CUPLIKAN HALAMAN:
════════════════════

Selasa 30 Jul 2019 18:50 WIB

Filipina Paling Mematikan Bagi Aktivis Lingkungan 2018

Ini pertama kalinya Filipina masuk papan atas daftar tersebut.

Rep: Lintar Satria/ Red: Ani Nursalikah
(Ilustrasi) Bendera filipina
Foto: tangkapan layar
(Ilustrasi) Bendera filipina

REPUBLIKA.CO.ID, MANILA -- Organisasi pengawas hak asasi manusia Global Witness melaporkan Filipina menjadi negara yang paling mematikan bagi aktivis lingkungan dan lahan pada 2018. Tahun lalu setidaknya tercatat ada 30 aktivis yang tewas dibunuh.

Dilansir di Aljazirah dalam laporan yang dipublikasikan, Selasa (30/7), Global Witness melaporkan 18 persen dari 164 pembunuhan yang berkorelasi dengan lingkungan terjadi di Filipina. Ini pertama kalinya Filipina masuk papan atas daftar tersebut sejak Global Witness mulai mengumpulkan pembunuhan yang berkaitan dengan perlindungan lingkungan dan lahan.

════════════════════

KETENTUAN SOAL:
Kutip bagian berita tentang aktivis lingkungan di Filipina di atas yang terletak antara "REPUBLIKA.CO.ID, MANILA -- Organisasi" dan "lingkungan dan lahan.", termasuk keduanya.

DATA TERCATAT:
════════════════════

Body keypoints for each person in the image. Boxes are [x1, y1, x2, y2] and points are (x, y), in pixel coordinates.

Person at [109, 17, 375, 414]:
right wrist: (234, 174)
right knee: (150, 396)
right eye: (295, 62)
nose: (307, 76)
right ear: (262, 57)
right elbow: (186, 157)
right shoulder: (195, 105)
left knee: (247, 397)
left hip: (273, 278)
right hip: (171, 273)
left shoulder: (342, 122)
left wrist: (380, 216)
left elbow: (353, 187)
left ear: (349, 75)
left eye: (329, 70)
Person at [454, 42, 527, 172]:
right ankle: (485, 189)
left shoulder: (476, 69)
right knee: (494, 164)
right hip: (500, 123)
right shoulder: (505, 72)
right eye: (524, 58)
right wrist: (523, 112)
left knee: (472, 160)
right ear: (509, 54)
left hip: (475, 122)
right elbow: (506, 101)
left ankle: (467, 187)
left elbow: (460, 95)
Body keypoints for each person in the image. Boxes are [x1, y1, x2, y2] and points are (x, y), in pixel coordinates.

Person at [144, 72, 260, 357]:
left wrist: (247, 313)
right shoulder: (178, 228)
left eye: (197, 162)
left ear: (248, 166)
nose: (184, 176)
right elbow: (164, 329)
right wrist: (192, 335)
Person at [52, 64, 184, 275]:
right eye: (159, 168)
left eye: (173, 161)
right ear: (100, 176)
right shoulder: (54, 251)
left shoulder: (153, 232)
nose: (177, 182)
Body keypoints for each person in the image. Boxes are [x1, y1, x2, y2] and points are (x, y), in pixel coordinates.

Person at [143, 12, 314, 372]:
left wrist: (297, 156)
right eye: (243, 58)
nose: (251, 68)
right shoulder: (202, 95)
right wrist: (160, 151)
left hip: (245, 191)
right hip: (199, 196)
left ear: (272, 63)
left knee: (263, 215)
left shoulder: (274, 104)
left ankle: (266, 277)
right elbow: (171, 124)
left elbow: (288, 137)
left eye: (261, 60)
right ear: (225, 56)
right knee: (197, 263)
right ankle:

════════════════════

HASIL LATIHAN:
REPUBLIKA.CO.ID, MANILA -- Organisasi pengawas hak asasi manusia Global Witness melaporkan Filipina menjadi negara yang paling mematikan bagi aktivis lingkungan dan lahan pada 2018. Tahun lalu setidaknya tercatat ada 30 aktivis yang tewas dibunuh.

Dilansir di Aljazirah dalam laporan yang dipublikasikan, Selasa (30/7), Global Witness melaporkan 18 persen dari 164 pembunuhan yang berkorelasi dengan lingkungan terjadi di Filipina. Ini pertama kalinya Filipina masuk papan atas daftar tersebut sejak Global Witness mulai mengumpulkan pembunuhan yang berkaitan dengan perlindungan lingkungan dan lahan.